New Park Forest Properties in Land Bank

Two houses for sale by Land Bank
247 and 249 Sauk Trail were recently transferred to the South Suburban Land Bank (Photo: John Hudzik)

Park Forest, IL-(ENEWSPF)- The Village of Park Forest recently transferred 17 properties to the South Suburban Land Bank and Development Authority (SSLBDA) in hopes of rehabilitation and new owners.

All of these properties have been vacant for years and the village worked through the court system to have the properties declared abandoned and secure the title to the land and structure. The village then transferred the deed to the Land Bank. The entire process can take 3 to 6 months.

If the property needs immediate work, the Land Bank will hire a contractor to make the property more accessible. The Land Bank will collaborate with local realtors to find new owners who are willing to invest the time and money to bring these properties up to code. Since most of these houses have been vacant for many years, significant repairs are typically required.

As reported by eNews Park Forest in August, the village sold 24 houses through the Land Bank since 2013 including the latest sales of 305 Sioux in June and 147 Nashua in July, 2021.

According to Liz Castaneda, Outreach Manager for the Southland Development Authority, the Land Bank recently experienced a period of management disruption with both the Executive Director and Project Manager resigning within a year. The Southland Development Authority stepped in to provide day to day management of the Land Bank and to help develop a long-term strategy for the organization.

As part of this new direction, the Southland Development Authority recently visited many of the 29 member municipalities to develop a stronger relationship and to explain the goals of the Land Bank. Castaneda expects that additional staff will be added in the coming year, hopefully including a construction inspector who can provide guidance on property viability.

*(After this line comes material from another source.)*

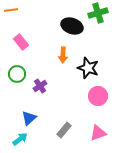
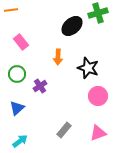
black ellipse: rotated 60 degrees counterclockwise
orange arrow: moved 5 px left, 2 px down
blue triangle: moved 12 px left, 10 px up
cyan arrow: moved 2 px down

The Land Bank now has a website that provides a list of all the properties available for sale and rehabilitation. Park Forest currently has seventeen properties on the website, including one for sale, one under contract, thirteen houses recently transferred to the Land Bank, and two parcels of land. Below is a list of those properties.

232 Berry StreetResidentialFor sale – realtor assigned
10 Marquette PlaceResidentialUnder contract – realtor assigned
189 Washington StreetResidentialFor sale – realtor assigned
78 Water StreetResidentialNew
247 Farragut StreetResidentialNew
362 Neola StreetResidentialNew
205 Rich RoadResidentialNew
66 Cherry StreetResidentialNew
509 Davis StreetResidentialNew
334 Nokomis StreetResidentialNew
372 Oswego StreetResidentialNew
223 Marquette StreetResidentialNew
232 Early StreetResidentialNew
247 Sauk Trail*ResidentialNew
249 Sauk TrailResidentialNew
130 Warwick StreetLand ParcelNew
316 Niagara StreetLand ParcelNew

*Not currently on SSLBDA website but, per Village officials, will soon be added

More details on the properties, the realtor assigned, and asking price (if determined), can be found on the SSLBDA site. Most of the properties shown on the list above as “new” are still in the initial evaluation stage by the Land Bank.

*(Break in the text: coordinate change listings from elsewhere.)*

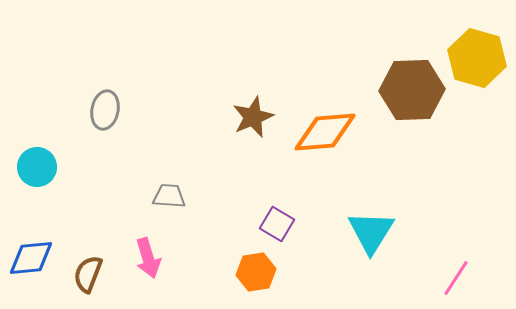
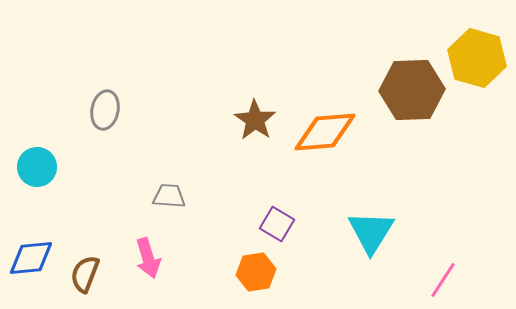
brown star: moved 2 px right, 3 px down; rotated 15 degrees counterclockwise
brown semicircle: moved 3 px left
pink line: moved 13 px left, 2 px down
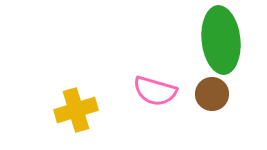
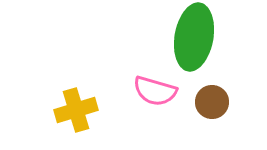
green ellipse: moved 27 px left, 3 px up; rotated 16 degrees clockwise
brown circle: moved 8 px down
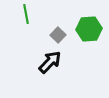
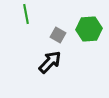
gray square: rotated 14 degrees counterclockwise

To assist in the marketing of the house or property, the Land Bank will assign a local realtor. Currently, per Castaneda, there are three realtors who manage residential properties and one who oversees commercial properties. Working with the realtor and the village, the Land Bank assesses the improvements needed and creates a “scope of work,” which the buyer must agree to complete within 12 months.

The homes are typically priced well below the value of comparable properties in the neighborhood because of the expense and time needed to complete the repairs. Many of the homes are purchased by developers who purchase and renovate the property for subsequent sale or rent.

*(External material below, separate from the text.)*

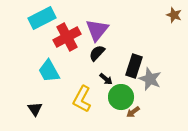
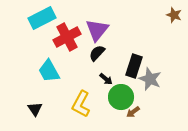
yellow L-shape: moved 1 px left, 5 px down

Occasionally, after a thorough review of the property, the Land Bank will determine that the structure needs too much work to restore the house to a livable condition and will work with the village for demolition. Per Hildy Kingma, the former Park Forest Director of Economic Development, this was the case for the former house at 316 Niagara which is now a vacant land parcel.

Once any past due water bills are remitted to the village (up to $750), and the realtor fees paid, the SSLBDA retains the balance of the property sale to help fund future renovations and other Land Bank expenses. The village benefits from fewer abandoned properties, additions to the tax rolls, and new residents with a personal stake in maintaining their property.

Castaneda stresses that while the personnel managing the Land Bank may have changed, the mission of the Land Bank remains the same and it can be a powerful tool for economic development, revitalization, and community stabilization.